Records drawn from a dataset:
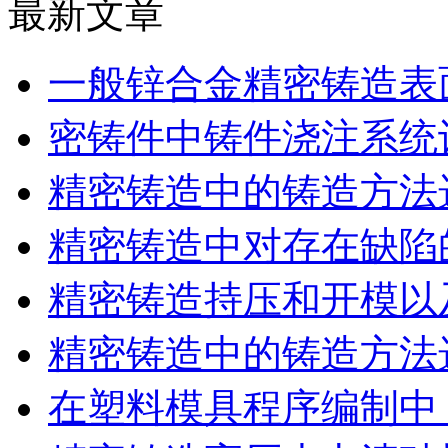
最新文章
一般锌合金精密铸造表
密铸件中铸件浇注系统
精密铸造中的铸造方法
精密铸造中对存在缺陷
精密铸造持压和开模以
精密铸造中的铸造方法
在塑料模具程序编制中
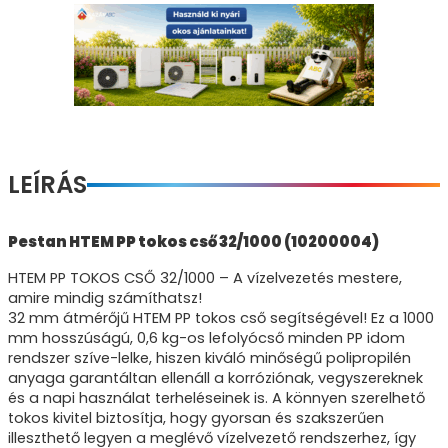
LEÍRÁS
Pestan HTEM PP tokos cső 32/1000 (10200004)
HTEM PP TOKOS CSŐ 32/1000 – A vízelvezetés mestere,
amire mindig számíthatsz!
32 mm átmérőjű HTEM PP tokos cső segítségével! Ez a 1000
mm hosszúságú, 0,6 kg-os lefolyócső minden PP idom
rendszer szíve-lelke, hiszen kiváló minőségű polipropilén
anyaga garantáltan ellenáll a korróziónak, vegyszereknek
és a napi használat terheléseinek is. A könnyen szerelhető
tokos kivitel biztosítja, hogy gyorsan és szakszerűen
illeszthető legyen a meglévő vízelvezető rendszerhez, így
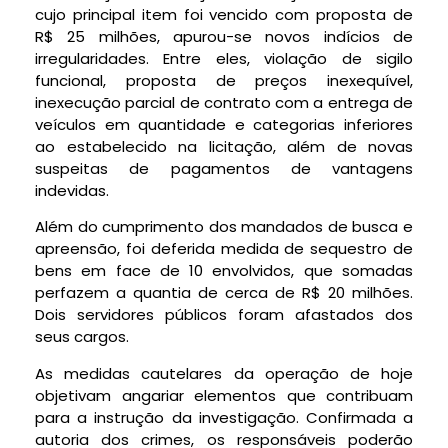
cujo principal item foi vencido com proposta de
R$ 25 milhões, apurou-se novos indícios de
irregularidades. Entre eles, violação de sigilo
funcional, proposta de preços inexequível,
inexecução parcial de contrato com a entrega de
veículos em quantidade e categorias inferiores
ao estabelecido na licitação, além de novas
suspeitas de pagamentos de vantagens
indevidas.
Além do cumprimento dos mandados de busca e
apreensão, foi deferida medida de sequestro de
bens em face de 10 envolvidos, que somadas
perfazem a quantia de cerca de R$ 20 milhões.
Dois servidores públicos foram afastados dos
seus cargos.
As medidas cautelares da operação de hoje
objetivam angariar elementos que contribuam
para a instrução da investigação. Confirmada a
autoria dos crimes, os responsáveis poderão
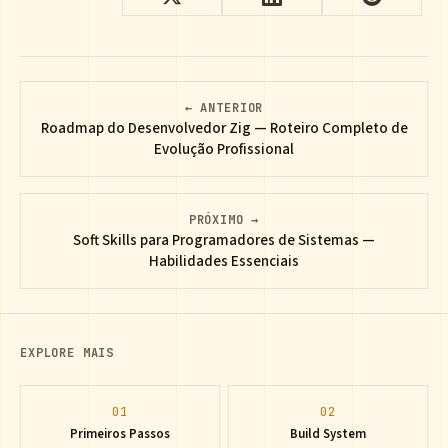
← ANTERIOR
Roadmap do Desenvolvedor Zig — Roteiro Completo de
Evolução Profissional
PRÓXIMO →
Soft Skills para Programadores de Sistemas —
Habilidades Essenciais
EXPLORE MAIS
01
02
Primeiros Passos
Build System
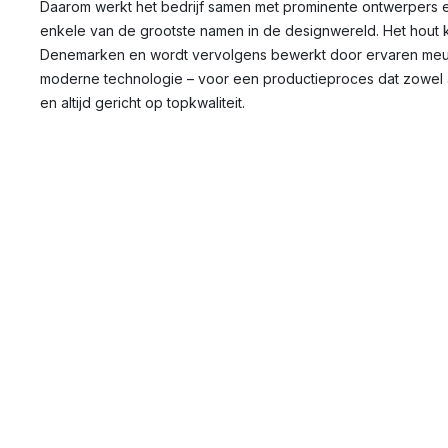
Daarom werkt het bedrijf samen met prominente ontwerpers e
enkele van de grootste namen in de designwereld. Het hout 
Denemarken en wordt vervolgens bewerkt door ervaren meu
moderne technologie – voor een productieproces dat zowel amb
en altijd gericht op topkwaliteit.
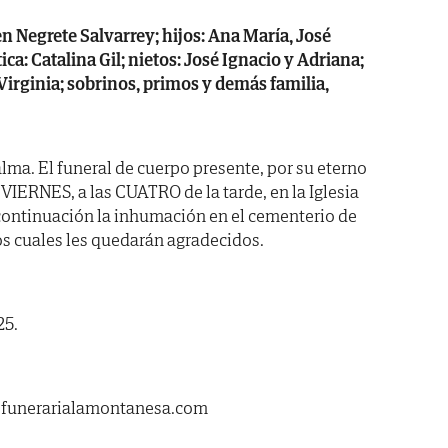
n Negrete Salvarrey; hijos: Ana María, José
ica: Catalina Gil; nietos: José Ignacio y Adriana;
Virginia; sobrinos, primos y demás familia,
lma. El funeral de cuerpo presente, por su eterno
VIERNES, a las CUATRO de la tarde, en la Iglesia
 continuación la inhumación en el cementerio de
os cuales les quedarán agradecidos.
25.
.funerarialamontanesa.com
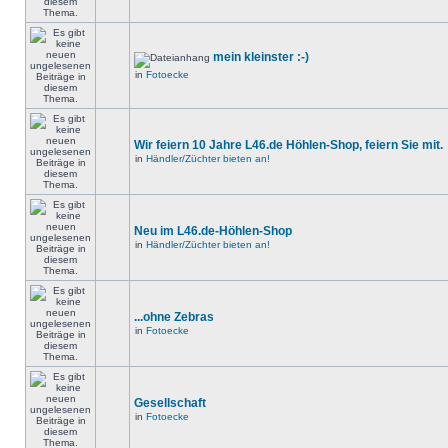
mein kleinster :-)
in
Fotoecke
Wir feiern 10 Jahre L46.de Höhlen-Shop, feiern Sie mit.
in
Händler/Züchter bieten an!
Neu im L46.de-Höhlen-Shop
in
Händler/Züchter bieten an!
...ohne Zebras
in
Fotoecke
Gesellschaft
in
Fotoecke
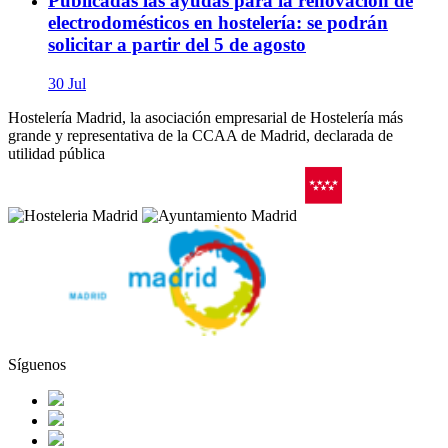
Publicadas las ayudas para la renovación de
electrodomésticos en hostelería: se podrán
solicitar a partir del 5 de agosto
30 Jul
Hostelería Madrid, la asociación empresarial de Hostelería más
grande y representativa de la CCAA de Madrid, declarada de
utilidad pública
Síguenos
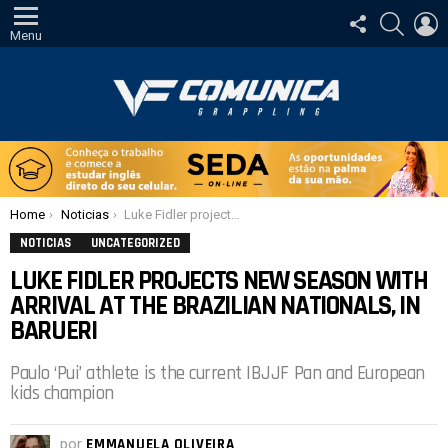
SIGA-
PESQUI
E
NOS
Menu
Você está aqui:
Home
Noticias
Luke Fidler projects new season with arrival at the Brazilian Nationals, in Barueri
NOTICIAS
UNCATEGORIZED
LUKE FIDLER PROJECTS NEW SEASON WITH
ARRIVAL AT THE BRAZILIAN NATIONALS, IN
BARUERI
Paulo ‘Pui’ athlete is the current IBJJF Pan and European
kids champion
por
EMMANUELA OLIVEIRA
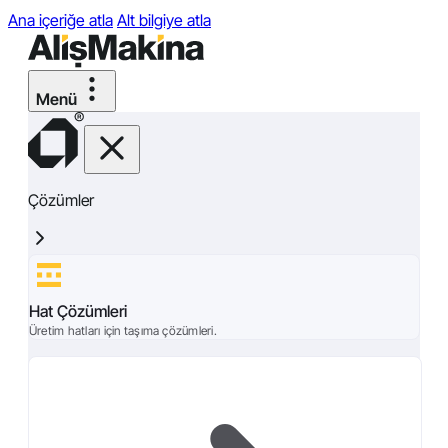
Ana içeriğe atla
Alt bilgiye atla
Çözümler
Hat Çözümleri
Üretim hatları için taşıma çözümleri.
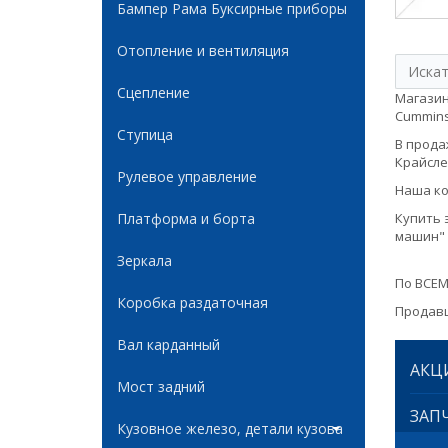
Бампер Рама Буксирные приборы
Отопление и вентиляция
Сцепление
Магазин
Cummins 
Ступица
В продаж
Крайслер
Рулевое управление
Наша ко
Платформа и борта
Купить 
машин" 
Зеркала
По ВСЕМ
Коробка раздаточная
Продавц
Вал карданный
АКЦ
Мост задний
ЗАПЧ
Кузовное железо, детали кузова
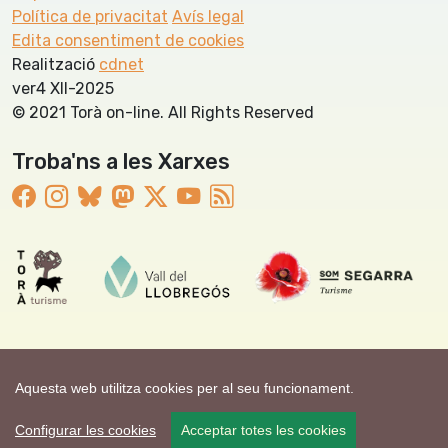
Política de privacitat
Avís legal
Edita consentiment de cookies
Realització
cdnet
ver4 XII-2025
© 2021 Torà on-line. All Rights Reserved
Troba'ns a les Xarxes
Aquesta web utilitza cookies per al seu funcionament.
Configurar les cookies
Acceptar totes les cookies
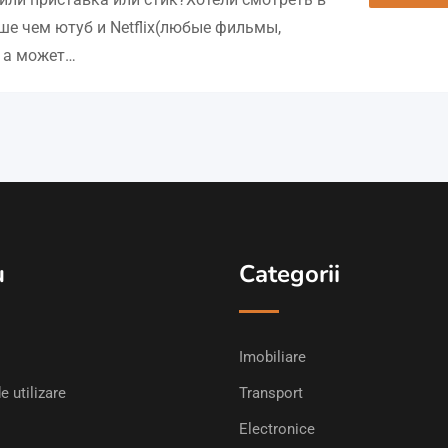
ше чем ютуб и Netflix(любые фильмы,
, а может…
u
Categorii
Imobiliare
e utilizare
Transport
Electronice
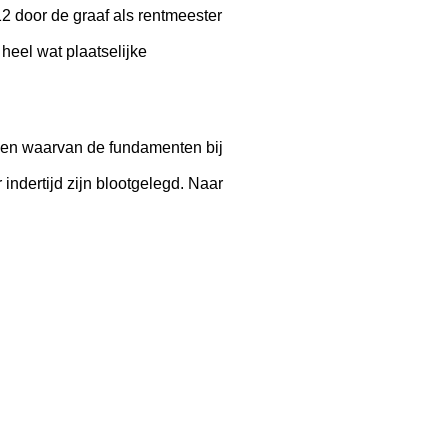
2 door de graaf als rentmeester
eel wat plaatselijke
 en waarvan de fundamenten bij
ndertijd zijn blootgelegd. Naar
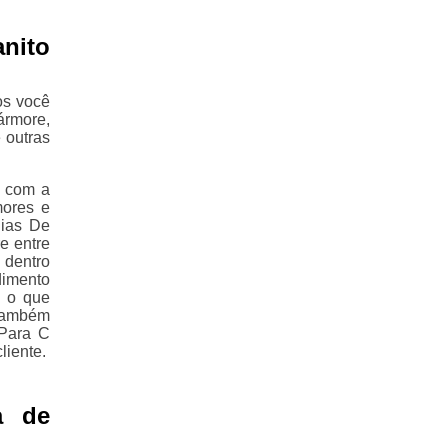
anito
os você
ármore,
 outras
e com a
mores e
Pias De
e entre
 dentro
imento
á o que
 também
 Para C
liente.
a de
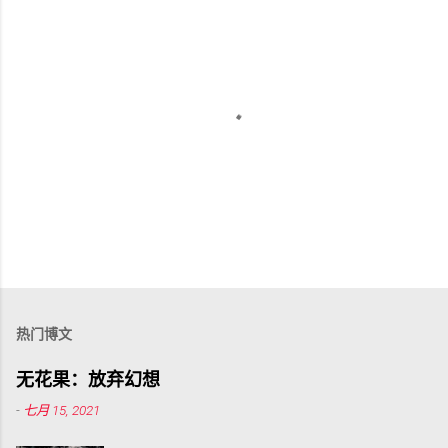
发
表
评
热门博文
论
无花果：放弃幻想
-
七月 15, 2021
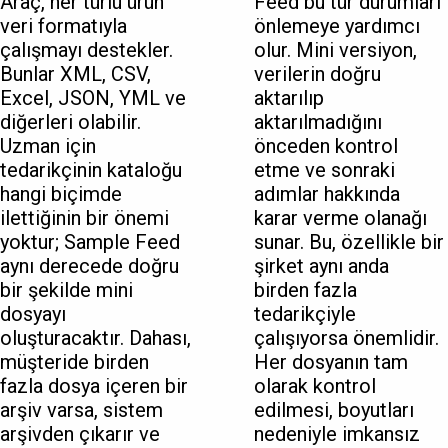
Araç, her türlü ürün
Feed bu tür durumları
veri formatıyla
önlemeye yardımcı
çalışmayı destekler.
olur. Mini versiyon,
Bunlar XML, CSV,
verilerin doğru
Excel, JSON, YML ve
aktarılıp
diğerleri olabilir.
aktarılmadığını
Uzman için
önceden kontrol
tedarikçinin kataloğu
etme ve sonraki
hangi biçimde
adımlar hakkında
ilettiğinin bir önemi
karar verme olanağı
yoktur; Sample Feed
sunar. Bu, özellikle bir
aynı derecede doğru
şirket aynı anda
bir şekilde mini
birden fazla
dosyayı
tedarikçiyle
oluşturacaktır. Dahası,
çalışıyorsa önemlidir.
müşteride birden
Her dosyanın tam
fazla dosya içeren bir
olarak kontrol
arşiv varsa, sistem
edilmesi, boyutları
arşivden çıkarır ve
nedeniyle imkansız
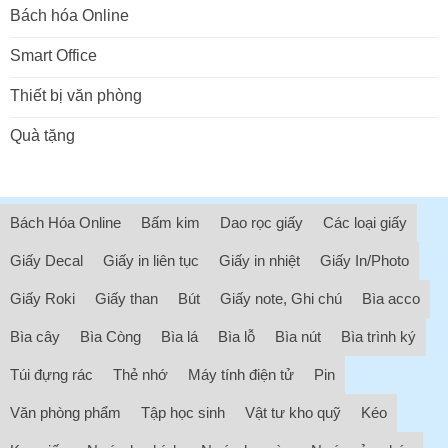
Bách hóa Online
Smart Office
Thiết bị văn phòng
Quà tặng
Bách Hóa Online
Bấm kim
Dao rọc giấy
Các loại giấy
Giấy Decal
Giấy in liên tục
Giấy in nhiệt
Giấy In/Photo
Giấy Roki
Giấy than
Bút
Giấy note, Ghi chú
Bìa acco
Bìa cây
Bìa Còng
Bìa lá
Bìa lỗ
Bìa nút
Bìa trình ký
Túi đựng rác
Thẻ nhớ
Máy tính điện tử
Pin
Văn phòng phẩm
Tập học sinh
Vật tư kho quỹ
Kéo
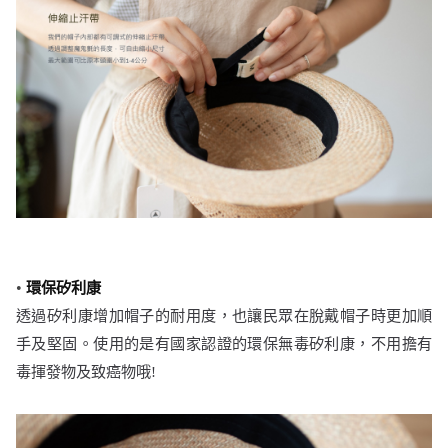
•
環保矽利康
透過矽利康增加帽子的耐用度，也讓民眾在脫戴帽子時更加順
手及堅固。使用的是有國家認證的環保無毒矽利康，不用擔有
毒揮發物及致癌物哦!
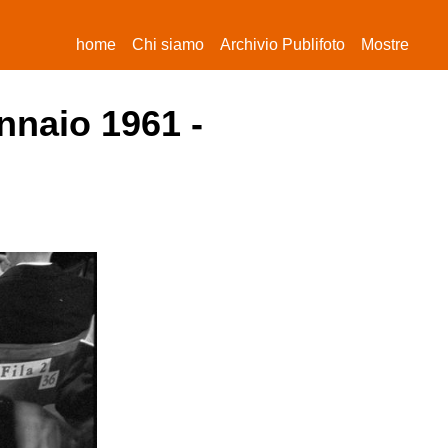
(current)
home
Chi siamo
Archivio Publifoto
Mostre
nnaio 1961 -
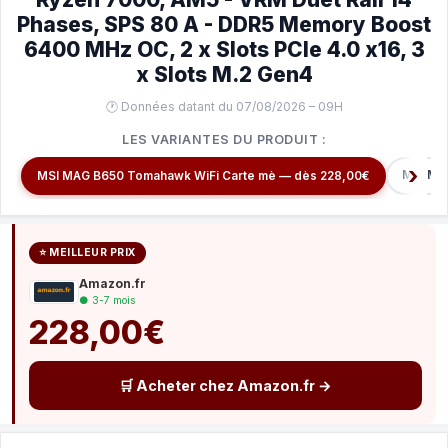
Phases, SPS 80 A - DDR5 Memory Boost
6400 MHz OC, 2 x Slots PCIe 4.0 x16, 3
x Slots M.2 Gen4
🕐 Données datant du 07/08/2026 – 09H
LES VARIANTES DU PRODUIT :
MSI MA
MSI MAG B650 Tomahawk WiFi Carte mè — dès 228,00€
⭐ MEILLEUR PRIX
Amazon.fr
● 3-7 mois
228,00€
🛒 Acheter chez Amazon.fr →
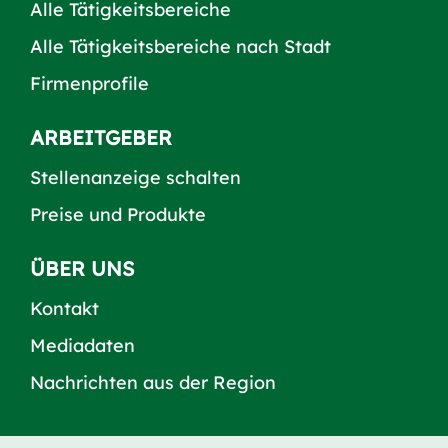
Alle Tätigkeitsbereiche
Alle Tätigkeitsbereiche nach Stadt
Firmenprofile
ARBEITGEBER
Stellenanzeige schalten
Preise und Produkte
ÜBER UNS
Kontakt
Mediadaten
Nachrichten aus der Region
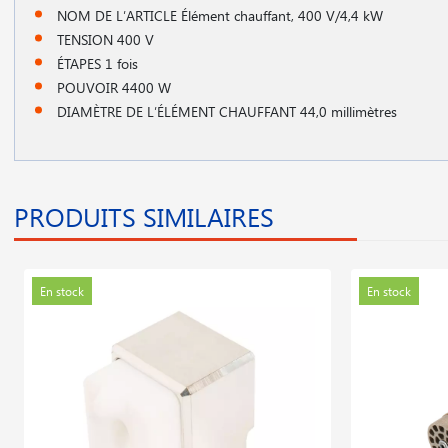
NOM DE L′ARTICLE Élément chauffant, 400 V/4,4 kW
TENSION 400 V
ÉTAPES 1 fois
POUVOIR 4400 W
DIAMÈTRE DE L′ÉLÉMENT CHAUFFANT 44,0 millimètres
PRODUITS SIMILAIRES
En stock
En stock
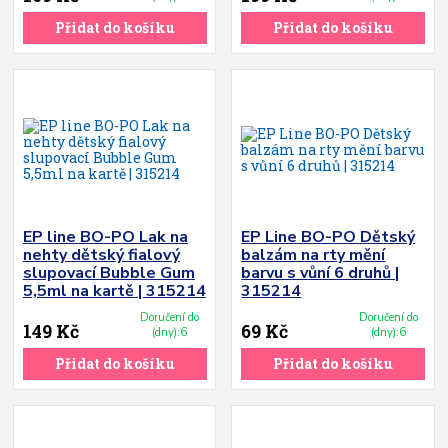
Přidat do košíku
Přidat do košíku
EP line BO-PO Lak na
EP Line BO-PO Dětský
nehty dětský fialový
balzám na rty mění
slupovací Bubble Gum
barvu s vůní 6 druhů |
5,5ml na kartě | 315214
315214
Doručení do
Doručení do
149 Kč
69 Kč
(dny):6
(dny):6
Přidat do košíku
Přidat do košíku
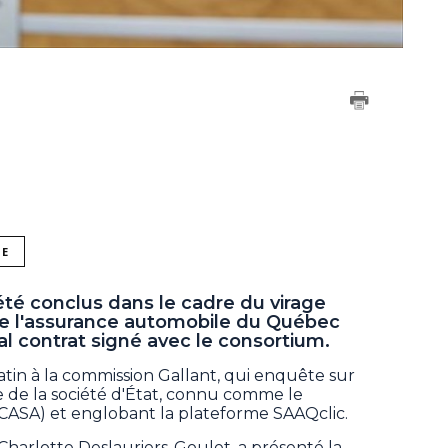
NE
été conclus dans le cadre du virage
e l'assurance automobile du Québec
al contrat signé avec le consortium.
matin à la commission Gallant, qui enquête sur
e de la société d'État, connu comme le
 (CASA) et englobant la plateforme SAAQclic.
Charlotte Deslauriers-Goulet, a présenté la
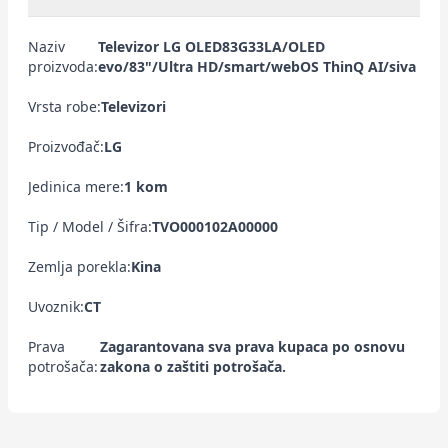
Naziv
Televizor LG OLED83G33LA/OLED
proizvoda:
evo/83"/Ultra HD/smart/webOS ThinQ AI/siva
Vrsta robe:
Televizori
Proizvođač:
LG
Jedinica mere:
1 kom
Tip / Model / Šifra:
TVO000102A00000
Zemlja porekla:
Kina
Uvoznik:
CT
Prava
Zagarantovana sva prava kupaca po osnovu
potrošača:
zakona o zaštiti potrošača.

◆ Try it: Taking the lines above, repeat exactly those from the line that contains "ilettiğinin bir önemi" through the line that contains "edilmesi, boyutları", and both of those lines as well. Include nothing else.

◆ Solution:
ilettiğinin bir önemi
karar verme olanağı
yoktur; Sample Feed
sunar. Bu, özellikle bir
aynı derecede doğru
şirket aynı anda
bir şekilde mini
birden fazla
dosyayı
tedarikçiyle
oluşturacaktır. Dahası,
çalışıyorsa önemlidir.
müşteride birden
Her dosyanın tam
fazla dosya içeren bir
olarak kontrol
arşiv varsa, sistem
edilmesi, boyutları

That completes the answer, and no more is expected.